Coding experts in established medical coding companies are well-versed in the use of various modifiers to comply with industry guidelines. Simple two-character designators that indicate how the code for the procedure or service should be applied for the claim, modifiers add accuracy and precision for recording the patient encounter. Some modifiers increase or decrease reimbursement while others are only informational. If used incorrectly, they can lead to denials, payer scrutiny and audits, refunds, and penalties. It is found that physicians are confused about certain modifiers, especially those that involve reimbursement. One example is modifier 57.
Modifier 57 describes the Decision for Surgery: indicates that an Evaluation and Management (E/M) service resulted in the initial decision to perform surgery either the day before a major surgery (90 day global) or the day of a major surgery.

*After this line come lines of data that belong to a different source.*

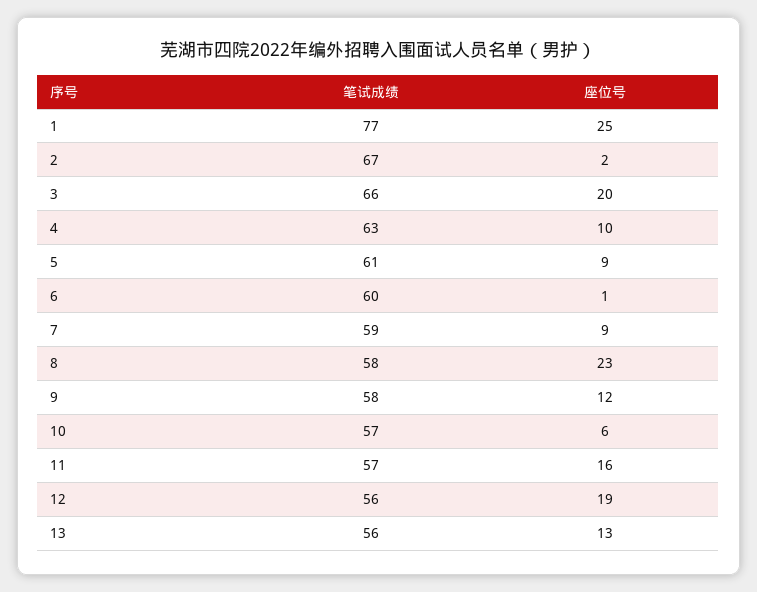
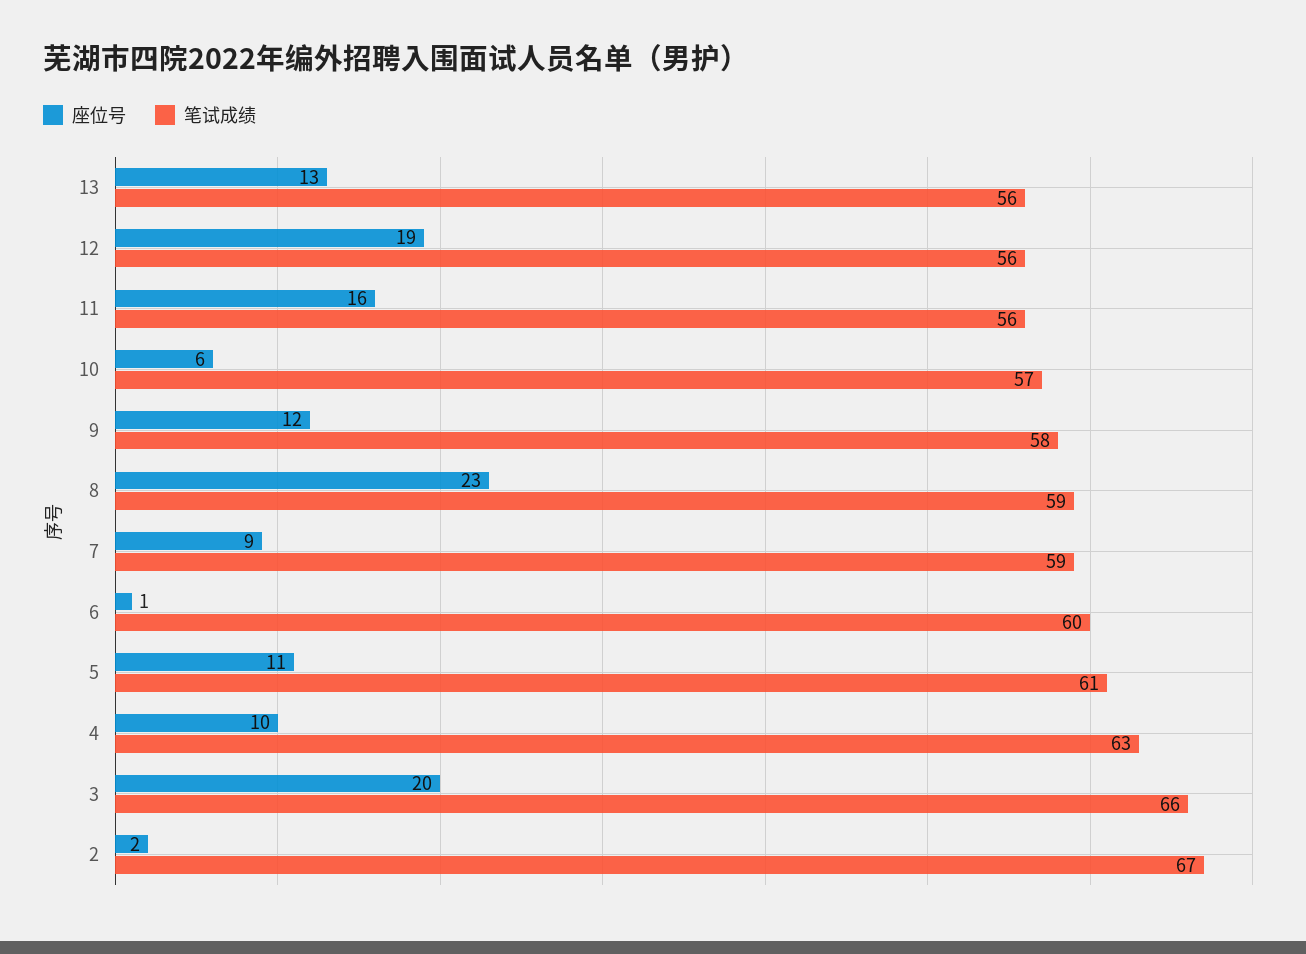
笔试成绩, 1: 77 -> none
座位号, 1: 25 -> none
座位号, 5: 9 -> 11
笔试成绩, 8: 58 -> 59
笔试成绩, 11: 57 -> 56

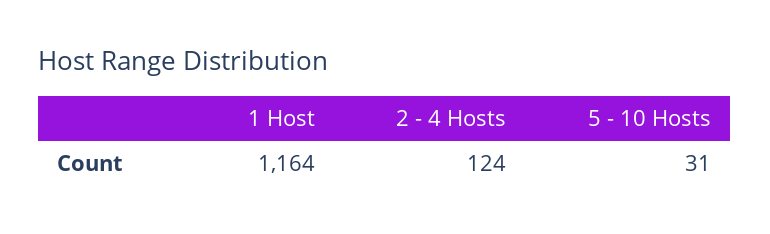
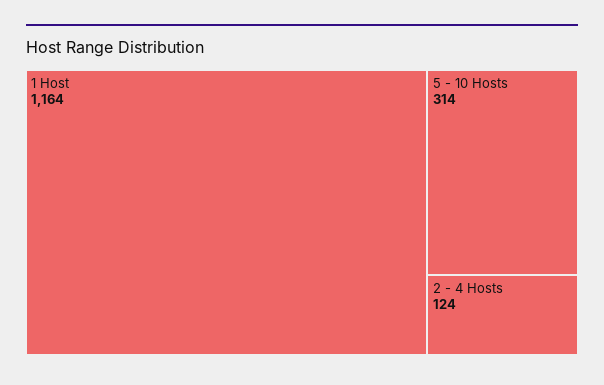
5 - 10 Hosts: 31 -> 314

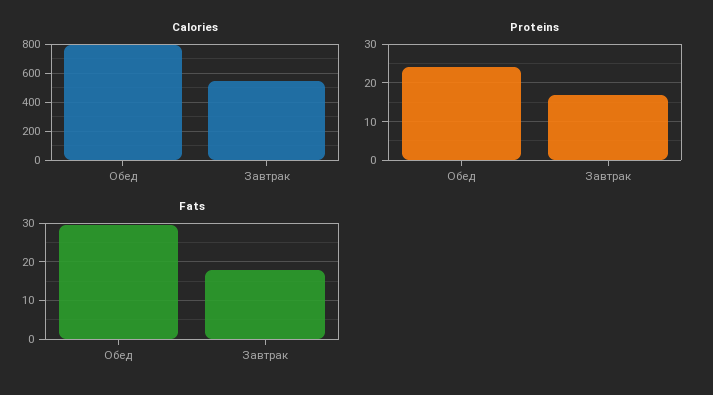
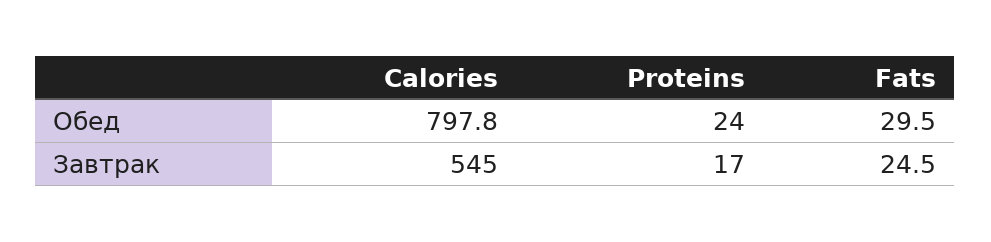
Fats, Завтрак: 18 -> 24.5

This has led to the belief that this is just a modifier that signals a decision for surgery. A recent AAPC report focused on clearing the confusion and clarifies that modifier 57 should be used when the physician determines the need for any major procedure, regardless of whether it surgical or non-surgical.
Private payers go by the guidelines of the Centers for Medicare & Medicaid Services (CMS) with regard to the definition of minor and major procedures. A major procedure is defined as a procedure with 90 global days. Medicare contractors are required to pay for an evaluation and management (E/M) service on the day of or on the day before a procedure with a 90-day global surgical period if CPT modifier 57 is used to indicate that the service resulted in the decision to perform the procedure. An E/M service that takes place prior to the decision for surgery or the E/M service at which the decision for surgery is made is not bundled to the surgery payment.
Points to note:
- An initial evaluation prior to a major surgical procedure is always payable.
- Modifier 57 should be appended to any E/M service on the day of or the day before a major surgical procedure when the E/M service results in the decision to perform surgery. This informs the payer that the physician determined the surgery was appropriate and medically necessary.
- Modifier 57 should be appended only to the E/M procedure code.
Modifier 57 can be appended to an initial hospital visit on the day of an emergency surgery. For instance, suppose a surgeon sees a patient, appropriately documents the encounter, and recommends a laparoscopic appendectomy (CPT 44970, 90-day global period) be performed later that day. In this case:
- The E/M visit resulted in the initial decision to have surgery and is therefore separately payable
- It is appropriate to use CPT modifier 57 in this case.
Another example is non-surgical fracture care which has a 90-day global period. Closed treatment of a clavicle fracture, (both CPT 23505-with manipulation, and CPT 23500-without manipulation), is not a “surgical” procedure, but is a major procedure that has a 90-day global period. In this case, when properly documented, separate payment of an E/M service with modifier 57 is appropriate.
Modifier 57 should not be:
- Appended to a surgical procedure code
- Appended to an E/M procedure code performed the same day as a minor surgery. If the decision to perform a minor procedure is made immediately before the service, it is regarded as a routine preoperative service and is not billable in addition to the procedure
- Reported on the day of surgery for a preplanned or prescheduled surgery
- Reported on the day of surgery if this procedure is one that will be performed in multiple sessions or stages
- Reported on the E/M for the decision for surgery if the surgery is scheduled later than the day after the E/M service
To avoid confusion related to code and modifier use, most physicians opt to rely on expert medical coding services. With CMS increasing scrutiny about modifier use, such support is crucial to help physicians avoid misunderstandings and file medical billing claims correctly.